115 – Le Relèvement progressif -
1 – La vie économique & politique -
La majeure partie des crédits est affectée à la restauration de l'économie espagnole eu égard à son niveau au lendemain de la guerre civile. Les résultats sont remarquables ; en 25 ans, la production d'énergie a sextuplé, la production sidérurgique, quintuplé, la production lainière, doublé ; il en est de même dans le secteur minier et l'agriculture, principale richesse de l'Espagne, fait aussi de gros progrès : sur les 50 millions d'hectares de son territoire, 42 sont exploités, dont la moitié environ est consacrée à l'élevage, le sol pouvant maintenant faire vivre ses 32 millions d'habitants, les excédents considérables de vin, fruits, légumes et agrumes, étant exportés.
Jusqu'en 1959, la politique menée est nettement autarcique : contingentement des importations, contrôle des changes, difficultés opposées à la sortie des capitaux et des personnes ; en même temps, des organisations d'État prennent des initiatives importantes en matière de développement industriel, d'infrastructures routières et ferroviaires, d'édification de l'habitat ; mais l'effet n'atteint toutefois pas les espérances car, faute de pouvoir importer des biens d'équipement et des matières premières, les exploitations industrielles sont rapidement menacées d'effondrement et le revenu par habitant est très inférieur, Portugal exclu, à celui des autres pays européens, les salaires demeurant anormalement bas.
Aussi, à partir de 1959, un coup de barre est-il donné : le gouvernement entre dans la voie de la libéralisation ; la peseta est dévaluée et stabilisée, les contingentements progressivement supprimés ; l'effet est quasi-immédiat : si le déficit de la balance commerciale augmente, il est largement compensé par l'afflux de devises résultant du tourisme et des progrès de la production industrielle. De nouveaux plans d'infrastructure, d'urbanisation et d'irrigation sont lancés, par appel aux capitaux étrangers ; soucieux toutefois de ne pas compromettre l'indépendance nationale, le gouvernement souhaite qu'ils ne soient pas uniquement fournis par les États-Unis, et conclut, en ce sens, des accords de partenariat avec les pays européens ; ce sont les prémices de la participation espagnole au Marché Commun. Mais en dépit de ces relèvements, les salaires restent bas et la disparité existant entre le train de vie des privilégiés et la pauvreté de la grande partie de la population reste choquante.

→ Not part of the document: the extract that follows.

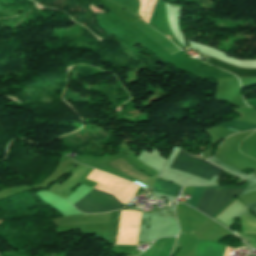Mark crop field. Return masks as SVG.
<instances>
[{"label":"crop field","mask_w":256,"mask_h":256,"mask_svg":"<svg viewBox=\"0 0 256 256\" xmlns=\"http://www.w3.org/2000/svg\"><path fill=\"white\" fill-rule=\"evenodd\" d=\"M88 180L111 187L113 189L119 190L132 196H134L138 188V186L131 182L124 181L120 178L108 175L96 169L93 170ZM99 184L96 185L95 189L113 194L121 203H128L133 198L132 196H129L127 194L121 193L119 191L113 190L111 188Z\"/></svg>","instance_id":"8a807250"},{"label":"crop field","mask_w":256,"mask_h":256,"mask_svg":"<svg viewBox=\"0 0 256 256\" xmlns=\"http://www.w3.org/2000/svg\"><path fill=\"white\" fill-rule=\"evenodd\" d=\"M207 63L220 67L228 72L233 73L237 76H246V77H256V70H250V69H243V68H237L233 67L231 65H228L226 63L220 62L218 60H215L211 58Z\"/></svg>","instance_id":"d8731c3e"},{"label":"crop field","mask_w":256,"mask_h":256,"mask_svg":"<svg viewBox=\"0 0 256 256\" xmlns=\"http://www.w3.org/2000/svg\"><path fill=\"white\" fill-rule=\"evenodd\" d=\"M241 190L206 189L196 209L212 217Z\"/></svg>","instance_id":"412701ff"},{"label":"crop field","mask_w":256,"mask_h":256,"mask_svg":"<svg viewBox=\"0 0 256 256\" xmlns=\"http://www.w3.org/2000/svg\"><path fill=\"white\" fill-rule=\"evenodd\" d=\"M73 206L83 213L106 212L123 207L113 195L95 189Z\"/></svg>","instance_id":"34b2d1b8"},{"label":"crop field","mask_w":256,"mask_h":256,"mask_svg":"<svg viewBox=\"0 0 256 256\" xmlns=\"http://www.w3.org/2000/svg\"><path fill=\"white\" fill-rule=\"evenodd\" d=\"M205 187H195L189 201H188V204L193 206V207H196L203 191H204Z\"/></svg>","instance_id":"3316defc"},{"label":"crop field","mask_w":256,"mask_h":256,"mask_svg":"<svg viewBox=\"0 0 256 256\" xmlns=\"http://www.w3.org/2000/svg\"><path fill=\"white\" fill-rule=\"evenodd\" d=\"M208 160L213 162V163H215V164H217V165H219V166H221V167H223V168H225V169H227V170H229L230 172H232V173H234V174H236V175H238L240 177L245 178L246 176H248L246 174H243V173L237 171L236 169H234V168H232L230 166H227V165L221 163L220 161H218V160H216L214 158H211V159H208ZM245 180H247V181H249L251 183L248 185V187L244 191H242L237 196L243 195V194H246V193H250V192H253V191H256V175H255V173L250 174L247 178H245ZM246 207L250 211H252V213L256 216V202L255 203H251V204H247Z\"/></svg>","instance_id":"dd49c442"},{"label":"crop field","mask_w":256,"mask_h":256,"mask_svg":"<svg viewBox=\"0 0 256 256\" xmlns=\"http://www.w3.org/2000/svg\"><path fill=\"white\" fill-rule=\"evenodd\" d=\"M179 189L178 186L157 180L153 191L176 197Z\"/></svg>","instance_id":"5a996713"},{"label":"crop field","mask_w":256,"mask_h":256,"mask_svg":"<svg viewBox=\"0 0 256 256\" xmlns=\"http://www.w3.org/2000/svg\"><path fill=\"white\" fill-rule=\"evenodd\" d=\"M170 168L190 173L211 180L213 175L218 176L223 170L195 157L187 155L180 149Z\"/></svg>","instance_id":"ac0d7876"},{"label":"crop field","mask_w":256,"mask_h":256,"mask_svg":"<svg viewBox=\"0 0 256 256\" xmlns=\"http://www.w3.org/2000/svg\"><path fill=\"white\" fill-rule=\"evenodd\" d=\"M229 249L220 244L198 242L192 251L196 256H227Z\"/></svg>","instance_id":"e52e79f7"},{"label":"crop field","mask_w":256,"mask_h":256,"mask_svg":"<svg viewBox=\"0 0 256 256\" xmlns=\"http://www.w3.org/2000/svg\"><path fill=\"white\" fill-rule=\"evenodd\" d=\"M239 131V130H238Z\"/></svg>","instance_id":"28ad6ade"},{"label":"crop field","mask_w":256,"mask_h":256,"mask_svg":"<svg viewBox=\"0 0 256 256\" xmlns=\"http://www.w3.org/2000/svg\"><path fill=\"white\" fill-rule=\"evenodd\" d=\"M141 212L121 211L116 244H137Z\"/></svg>","instance_id":"f4fd0767"}]
</instances>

Par la loi du 6 juillet 1947, adoptée par 87 % des votants, l'Espagne s'est déclarée un statut de Royaume ; aussi la succession du général Franco échoit-elle normalement à Don Juan, Comte de Barcelone, troisième fils d'Alphonse XIII (l'aîné est décédé d'un accident de voiture & le deuxième, sourd-muet a renoncé à toute prétention) ; mais Franco fixe sa préférence sur le fils de Don Juan, Don Carlos de Bourbon, prince des Asturies ; en décembre 1965, ce dernier déclare n'être pas disposé à succéder au général Franco, réaffirmant la légitimité de son père comme unique titulaire de la Couronne espagnole. En dépit de ce refus, le 25 juillet 1969, le général Franco désigne le prince Juan Carlos pour lui succéder ; avare de déclarations, ce dernier reste dans l'ombre de Franco, sauf pendant les 45 jours de son intérim de chef de l'État, du 19 juillet au 2 septembre 1974.

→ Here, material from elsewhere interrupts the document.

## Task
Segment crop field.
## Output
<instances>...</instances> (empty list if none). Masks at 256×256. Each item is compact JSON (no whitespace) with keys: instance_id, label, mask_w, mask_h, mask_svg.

2 - Floraison intellectuelle -
À la grande "Génération de 1898" en ont succédé d'autres, à valeur égale ; pas d'écoles, l'individualisme espagnol ne pouvant s'y assujettir, mais une tendance au réalisme avec, chez les jeunes, la marque d'une forte empreinte laissée par la guerre civile.
Citons les romanciers Azorín (pseudonyme de José Augusto Trinidat Martínez Ruiz), Camilio José Cela, Jesús Fernández Santos, le poète et auteur dramatique Federico García Lorca, les poètes Dámaso Alonso, Rafael Alberti, Gerardo Diego, les essayistes & sociologues Madariago, José Ortega y Gasset, Luis Díez del Corral, les historiens Ramirez de Villa-Urrutia, Antonio Ballesteros, Gregorio Marañón (ce dernier est aussi un médecin de renom), le critique d'art Eugenio d'Ors, le cinéaste Luis Buñuel, le compositeur Manuel de Falla, les peintres Pablo Picasso, Juan Gris, Mariano Andreu, Juan Miró, Salvador Dalí, Antonio Tapies, le sculpteur Julian Antonio, l'architecte Antonio López García...
Depuis le Siècle d'Or, l'Espagne n'avait pas connu de floraison intellectuelle comparable.